L’umiliazione extra dei detenuti e “l’effetto gregge” nelle carceri
“Butta la sigaretta, bussa e dì buongiorno”, ordina il poliziotto convinto che così svolge anche una funzione da educatore. E il detenuto, che magari aveva preso a raffiche di mitra varie persone, ubbidisce come un bambino. Scopo reale della pena è (ancora) quello di eliminare l’identità dei carcerati, che si lasciano pascolare come un gregge di pecore mansuete, disposti ad accettare quel “di più di umiliazione che è funzionale a una carcerazione tranquilla”.
Ho ritrovato queste frasi in uno scritto datomi tempo fa da un amico, esperto di questioni penitenziarie. Sono parole di un’asprezza crudele. Che però appartengono tuttora al bagaglio culturale del legislatore, almeno quello del “pacchetto sicurezza” approvato dalla Camera e ora in discussione al Senato.
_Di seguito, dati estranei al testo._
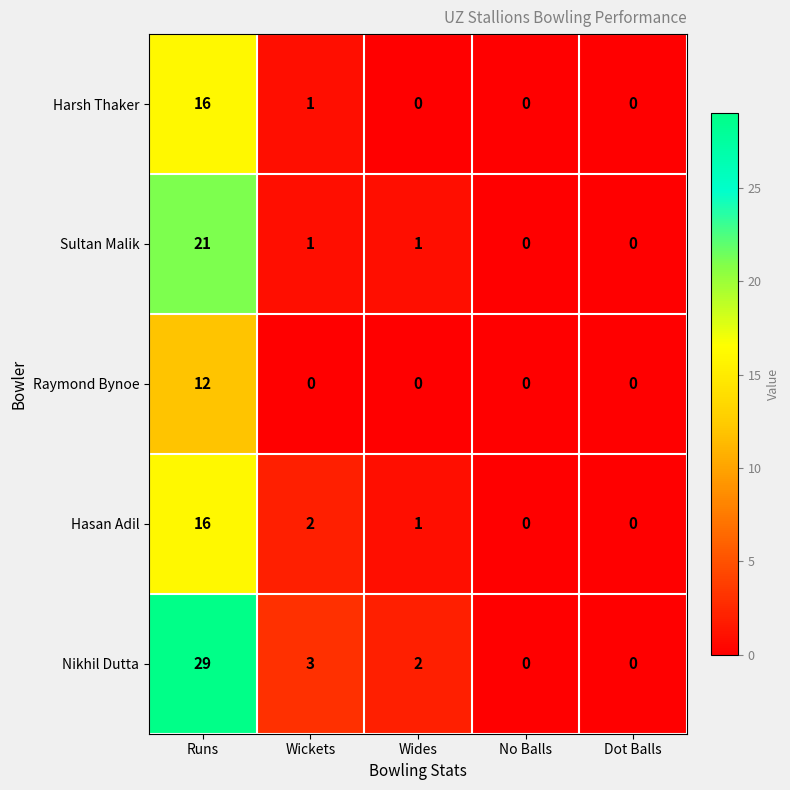

The value of Nikhil Dutta at No Balls is 0. True or false?

True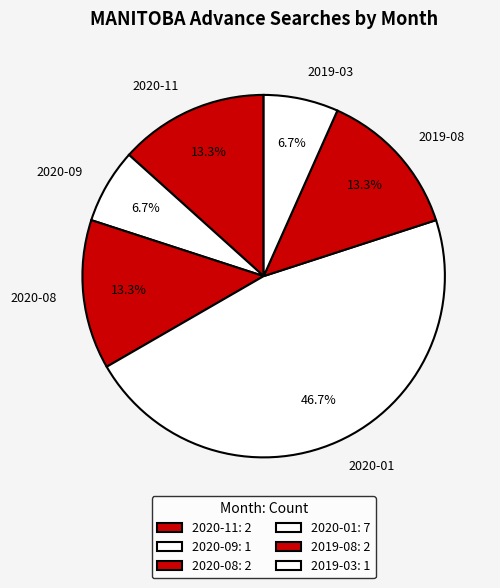

Does 2020-09 account for over 50% of the chart?

No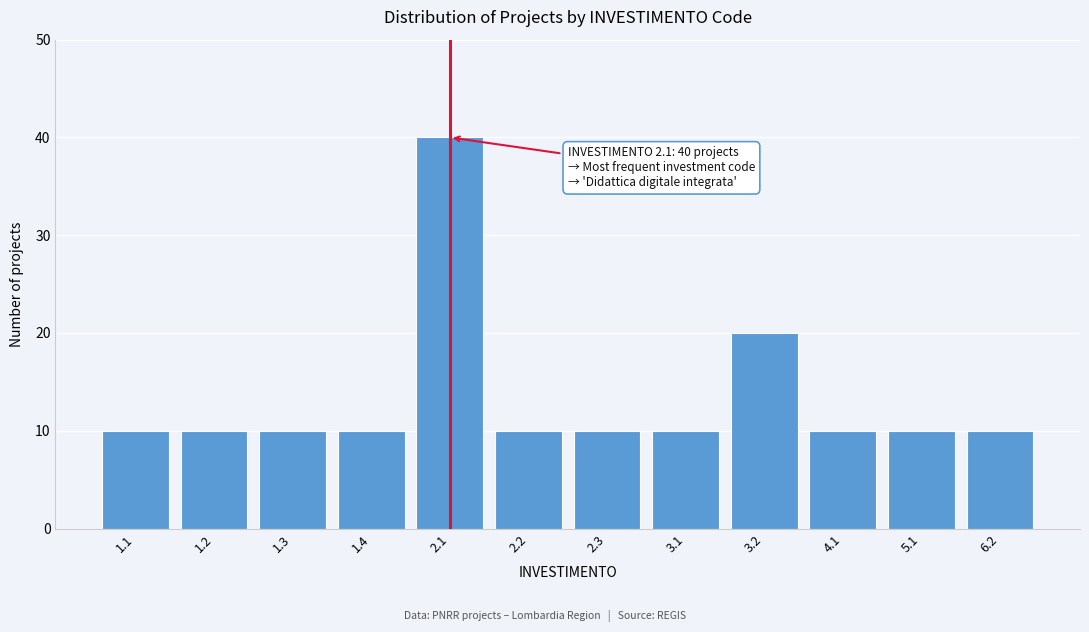

Reading left to right, transcribe all the data shown in this chart.

1.1=10	1.2=10	1.3=10	1.4=10	2.1=40	2.2=10	2.3=10	3.1=10	3.2=20	4.1=10	5.1=10	6.2=10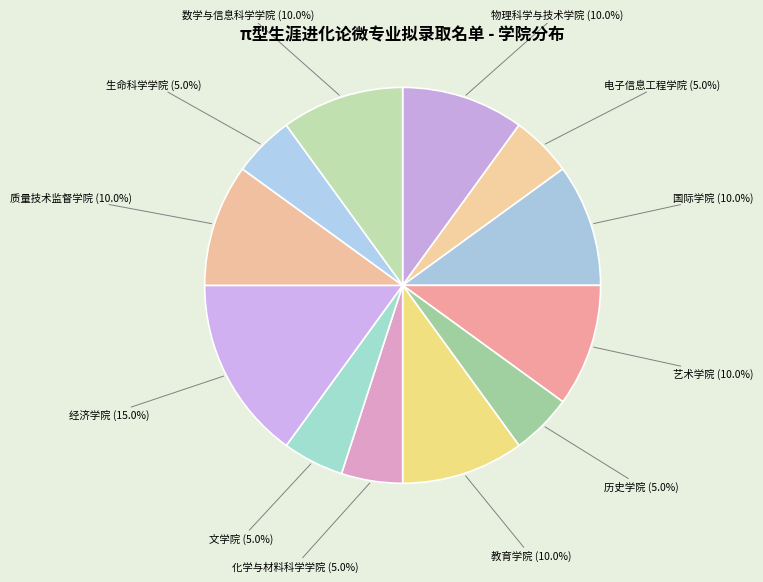

What is the ratio of the value at 艺术学院 to the value at 文学院?

2.0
Il nostro sistema carcerario, con ben 88 suicidi nello scorso anno, è allo sfascio. Il sovraffollamento cancella gli spazi necessari alla rieducazione del condannato. Siamo quindi ai limiti della Costituzione. E ora nel “pacchetto” troviamo l’incredibile previsione come reato della condotta di resistenza passiva – di fatto pacifica – agli ordini impartiti in carcere.
E come se non bastasse, il nuovo reato è inserito nel catalogo di quelli ostativi ai benefici penitenziari, insieme ai delitti dei terroristi e mafiosi irriducibili. Dunque una norma che non ha nulla a che fare con il miglioramento della sicurezza delle carceri, anzi ne rende ancora più rabbioso e muscolare il clima.
Come dare torto allora a chi critica duramente il “pacchetto” su un piano generale ma riferibile ancor meglio al settore delle carceri? Lo si definisce, ad esempio, come il più grande attacco alla libertà di protesta pacifica della storia repubblicana; o come un provvedimento diretto a infondere non sicurezza ma paura. In sostanza siam rimasti al “gregge”, quasi che i detenuti non fossero uomini, da rispettare anche nell’esecuzione della pena.